The University of Maine, Orono

 As the flagship of the state university system, the University of Maine, Orono, is the lynchpin of Maine’s higher education and research infrastructure. With 11,200 students in 184 different programs of study on a 600-acre campus with more than 200 buildings, the campus offers a host of undergraduate and graduate education programs, innovative public service programs, the state’s largest library, and an expanding research enterprise that’s been rated in the top 4% nationally.

 “UMaine has established itself over a long period of time as a unique statewide resource,” says President Robert Kennedy. “As our national and international stature grows, our ability to capitalize on our infrastructure and our creativity increases. We have talented, dedicated people at UMaine. They are the reason that we are able to constantly explore new opportunities.”
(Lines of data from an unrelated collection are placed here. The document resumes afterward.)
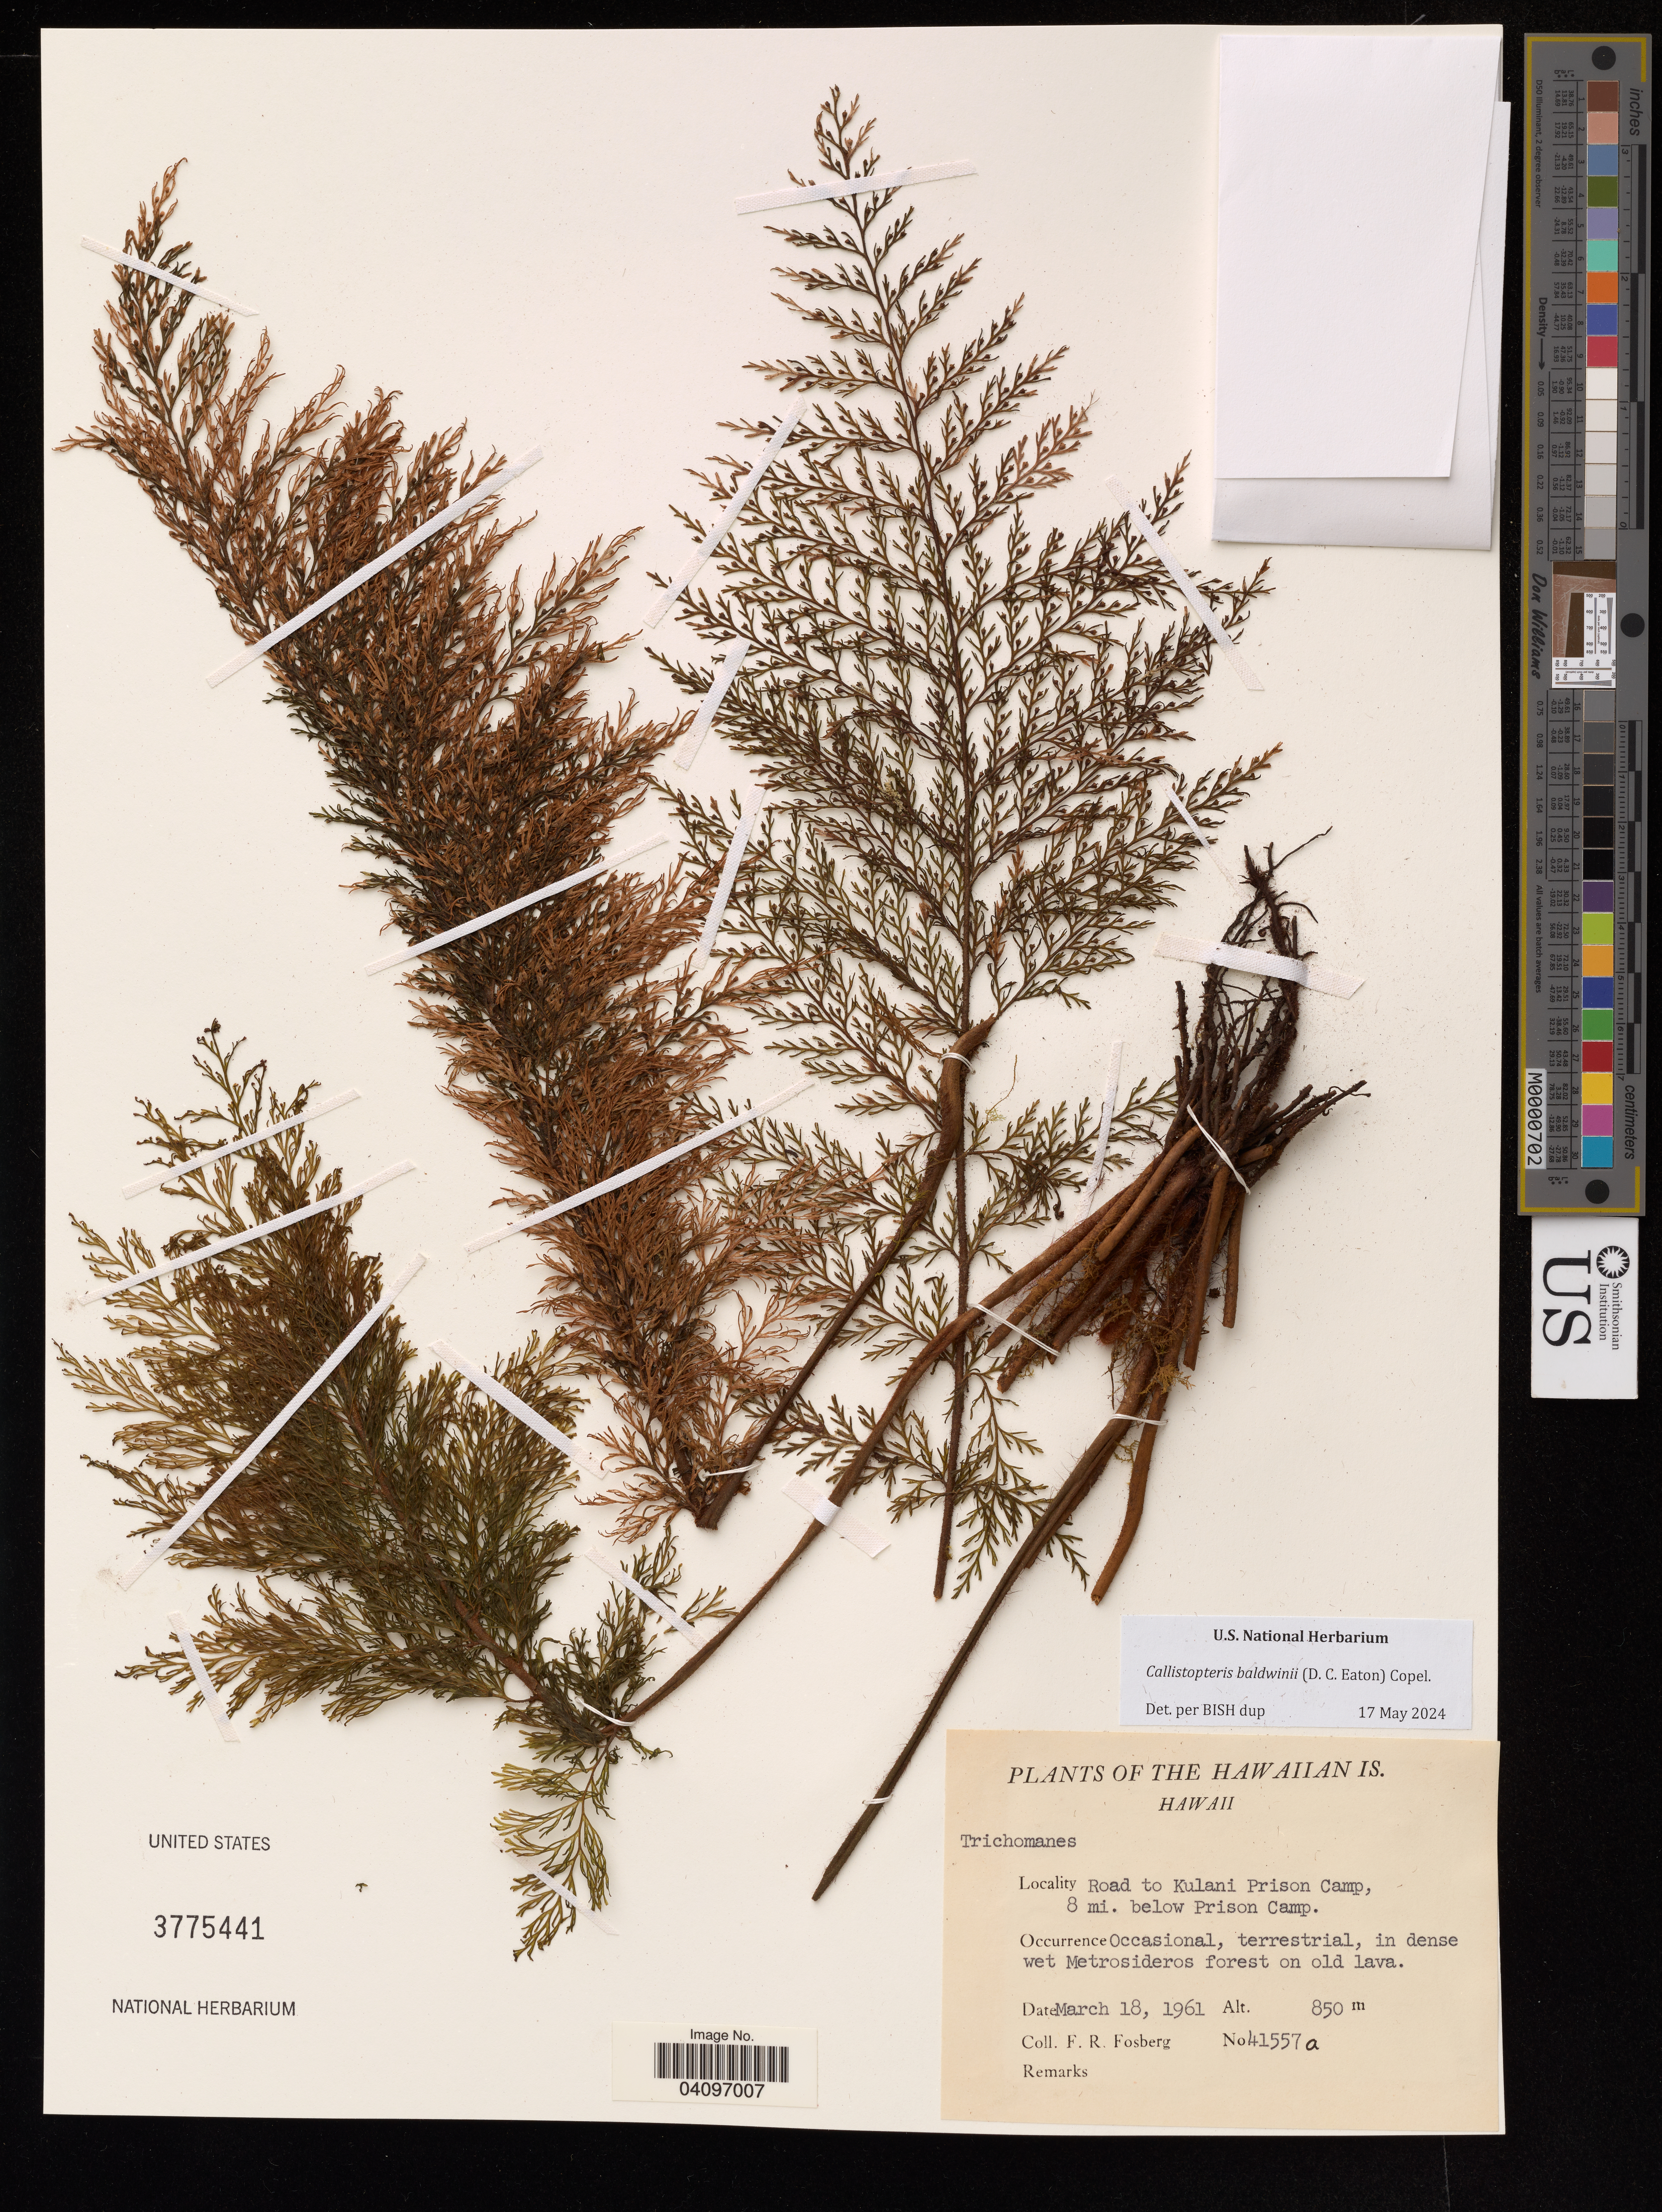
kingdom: Plantae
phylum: Tracheophyta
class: Polypodiopsida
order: Hymenophyllales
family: Hymenophyllaceae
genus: Callistopteris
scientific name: Callistopteris baldwinii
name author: (D.C. Eaton) Copel.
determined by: Palmer, D. D.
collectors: F. R. Fosberg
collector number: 41557a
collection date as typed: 18 Mar 1961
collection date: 1961-03-18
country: United States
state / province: Hawaii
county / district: Hawaii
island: Hawaii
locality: Road to Kulani Prison Camp, 8 mi below Prison Camp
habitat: Dense, wet forest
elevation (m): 850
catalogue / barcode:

 UMaine’s student enrollment has seen a steady increase in recent years, and the school has also seen a sharp increase in out-of-state students as its reputation for strong academic and research programs has grown. Outside funding for research, most of which comes from the federal government, is also at an all-time high, and several of UMaine’s programs have received national attention for their cutting-edge work in areas including composite building materials, marine biology, structural engineering, and others.

One recent program illustrates the vital role University of Maine programs can play: This summer, the U.S. Army announced a $6.2-million research program at the school’s Advanced Engineered Wood Composites Center, where researchers will work on developing high-strength composite structures for military purposes. The school is also increasing its concentration in the biomedical sciences, with a planned Graduate School of Biomedical Sciences, partnerships with private research institutions such as Jackson Laboratory and Maine Medical Center Research Institute, and other initiatives—not to mention the array of programs the school offers in the liberal and fine arts, athletics, and much more.

 With so much going on, Kennedy says the fast-paced world of the University of Maine can be a lot to get used to for students from small Maine towns.

“Many of our students are adapting to a new level of independence, along with a more rigorous academic circumstance,” he points out. That is why, he says, UMaine has “a comprehensive set of programs to help students” adjust to the academic and social changes of a university setting. “I think the services that we offer are a key reason our students are so successful. Working constantly to improve our students’ chances of success while at UMaine is a personal and institutional priority.”

 With a newly renovated Memorial Student Union building, newly modernized dining facilities, and a new recreation center, Kennedy says UMaine has made some major changes to “transform the student experience.” Yet, amidst all these changes, he also points out that finding ways to address financial realities is an ongoing issue for UMaine.

“I recognize that our students and their families make significant financial sacrifices,” he says. Helping to keep the school’s programs affordable is a major theme of UMaine’s current planning for its largest-ever private fundraising campaign, and Kennedy says, “That is exactly why our campaign will focus, to a large degree, on scholarships. We must do all that we can to keep in-state, high-quality postsecondary education financially accessible.”

 “When I arrived at UMaine five years ago, we did not have the range of opportunities that we have now,” he says. “That is due to the efforts of a great many people, including our students, faculty and staff members, our loyal friends and supporters, and public policy-makers, all of whom have dedicated themselves to advancing UMaine to the point where it can adapt to changing needs and find ways to apply its resources and expertise in ways that really make a difference.”